普通の試合なら二転三転するはずの流れが、どうにも掴めねー。もやもやした感じ。言い様のない焦り。その大半が、私にはミカヅキの仕掛けに思えた。
で、さっきの受け答えからして、あいつは意図的にそれをやってた。あいつは『最初にサーブ権を得た』時点で『勝てる』と思って、そのまま思い通りに『勝った』んだ。
だからこそ、ミカヅキはてめーの計算を超えてきた私みてーなのが他にどれくらいいるのかを知りたがった。

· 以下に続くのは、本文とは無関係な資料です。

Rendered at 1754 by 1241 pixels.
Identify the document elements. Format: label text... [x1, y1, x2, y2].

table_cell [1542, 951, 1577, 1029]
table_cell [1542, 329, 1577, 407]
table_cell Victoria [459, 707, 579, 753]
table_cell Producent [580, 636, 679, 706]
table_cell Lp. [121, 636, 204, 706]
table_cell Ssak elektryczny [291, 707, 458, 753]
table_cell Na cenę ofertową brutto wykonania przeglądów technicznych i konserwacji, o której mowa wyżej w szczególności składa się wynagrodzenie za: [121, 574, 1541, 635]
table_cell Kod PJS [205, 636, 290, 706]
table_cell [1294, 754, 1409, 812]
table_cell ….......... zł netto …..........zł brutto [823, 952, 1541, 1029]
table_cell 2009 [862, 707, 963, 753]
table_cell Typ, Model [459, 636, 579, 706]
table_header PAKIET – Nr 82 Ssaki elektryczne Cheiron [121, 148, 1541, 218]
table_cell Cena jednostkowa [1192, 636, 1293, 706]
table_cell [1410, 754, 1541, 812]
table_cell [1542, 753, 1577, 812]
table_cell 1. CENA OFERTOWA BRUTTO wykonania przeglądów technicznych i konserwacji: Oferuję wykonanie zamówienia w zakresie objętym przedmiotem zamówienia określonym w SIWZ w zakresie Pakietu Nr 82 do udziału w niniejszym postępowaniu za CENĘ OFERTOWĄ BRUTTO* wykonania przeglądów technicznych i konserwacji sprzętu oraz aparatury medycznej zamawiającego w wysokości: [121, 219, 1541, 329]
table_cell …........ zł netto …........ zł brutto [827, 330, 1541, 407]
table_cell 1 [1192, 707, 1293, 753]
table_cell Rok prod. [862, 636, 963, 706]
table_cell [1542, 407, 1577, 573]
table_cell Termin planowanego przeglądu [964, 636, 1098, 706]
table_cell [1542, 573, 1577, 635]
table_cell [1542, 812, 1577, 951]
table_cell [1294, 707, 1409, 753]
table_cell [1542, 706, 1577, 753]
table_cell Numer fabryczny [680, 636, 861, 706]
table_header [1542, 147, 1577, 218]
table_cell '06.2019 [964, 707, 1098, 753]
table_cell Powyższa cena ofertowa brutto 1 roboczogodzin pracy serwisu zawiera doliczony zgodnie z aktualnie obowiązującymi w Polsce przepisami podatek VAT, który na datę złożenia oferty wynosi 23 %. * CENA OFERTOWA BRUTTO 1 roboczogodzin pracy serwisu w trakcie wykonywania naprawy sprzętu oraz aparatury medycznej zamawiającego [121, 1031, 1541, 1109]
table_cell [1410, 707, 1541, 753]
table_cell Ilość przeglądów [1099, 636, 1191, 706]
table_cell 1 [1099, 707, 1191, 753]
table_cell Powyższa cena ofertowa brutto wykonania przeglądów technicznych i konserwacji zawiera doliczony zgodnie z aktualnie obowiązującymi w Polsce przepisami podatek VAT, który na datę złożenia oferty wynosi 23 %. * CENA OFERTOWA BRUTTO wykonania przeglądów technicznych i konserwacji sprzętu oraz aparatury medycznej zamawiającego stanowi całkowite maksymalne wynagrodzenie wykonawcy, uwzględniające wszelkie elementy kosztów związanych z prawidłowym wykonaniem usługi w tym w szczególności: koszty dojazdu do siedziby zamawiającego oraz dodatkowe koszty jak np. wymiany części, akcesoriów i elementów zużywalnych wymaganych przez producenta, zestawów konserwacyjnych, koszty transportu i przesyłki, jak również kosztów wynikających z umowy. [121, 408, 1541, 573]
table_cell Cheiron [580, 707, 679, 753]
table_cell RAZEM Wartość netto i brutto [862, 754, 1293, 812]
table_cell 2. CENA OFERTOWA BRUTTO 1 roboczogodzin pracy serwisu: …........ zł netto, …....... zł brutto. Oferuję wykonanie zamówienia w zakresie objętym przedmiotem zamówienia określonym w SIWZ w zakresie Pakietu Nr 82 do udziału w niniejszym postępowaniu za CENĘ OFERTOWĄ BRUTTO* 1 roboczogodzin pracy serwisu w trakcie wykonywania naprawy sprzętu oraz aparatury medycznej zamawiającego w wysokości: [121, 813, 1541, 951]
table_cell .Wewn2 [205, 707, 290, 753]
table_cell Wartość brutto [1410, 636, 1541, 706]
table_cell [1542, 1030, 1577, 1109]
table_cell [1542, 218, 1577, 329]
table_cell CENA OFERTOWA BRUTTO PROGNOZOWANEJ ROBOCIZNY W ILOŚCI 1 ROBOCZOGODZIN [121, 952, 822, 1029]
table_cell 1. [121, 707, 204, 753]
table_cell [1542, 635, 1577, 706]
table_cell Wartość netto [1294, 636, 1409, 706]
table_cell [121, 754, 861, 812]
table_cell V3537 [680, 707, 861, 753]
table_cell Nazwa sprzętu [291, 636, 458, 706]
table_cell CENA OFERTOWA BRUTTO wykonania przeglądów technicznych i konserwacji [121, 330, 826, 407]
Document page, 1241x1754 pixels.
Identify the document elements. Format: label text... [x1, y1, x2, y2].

そして、それは私が言ったように、県内じゃアンジュとミヨリーぐれーなもんだ。ツヴァイやシマトォみてーな〝強さ〟じゃなくて、ヅカミーの言う『デタラメな〝強さ〟』を持つプレイヤーな」
「それってつまり……あんたみたいなのがいなければ、あの両利きの子は大半の相手に勝っちゃうってこと?」
「現に、私が『そう』なんだから、あいつが『そう』でもおかしかねーだろ?」
「私はまずあの子とあんたを同列に見れないんだけど……」
「ま、気持ちはわかるぜぃ。あいつの〝強さ〟は質が違う。ぱっと見わかりにくい。どうやったらあんなプレイヤーが出来上がるのか、私にも意味不明だ。相当特殊な環境でバレーをやってきたんじゃねーかな、あれは」
「まあ、得体の知れない子だな、とは私も思ったわよ。でも、うーん……」
「いずれにせよ、今の試合、イワマーたち城上女は成女に勝った。これは事実だ」
言って、マリチカはストレッチをする城上女のメンバーに目を向ける。
「砲腕イワマー、高一最強のウイングスパイカー、アイリーの切り返しについてくる初心者、リベロはあのミヨリーの妹、高水準で且つタイプの違うセッターが二人。
あれだけの面子が揃ってるなら、地区予選突破はほぼ確実だろ。予選の順位と組み合わせ次第では、成女が県大会で最初に当たるのは城上女かもしれねー。警戒しといて損はねーはずだ」
「そう……ね。あんたの言う通りだわ」
城上女子高校。
音成女子が倒さなければならない敵が、一つ増えた、か。
インターハイ県予選が楽しみだわ。
「あっ、でも、そう言えば、足りてない部員のアテはあるのかしら……」
私は藤島や霧咲と談笑しているマチ子に目を向ける。
練習とは言え成女から1セット取っておいて、メンバーが揃いませんでしたなんてオチは……ないわよね?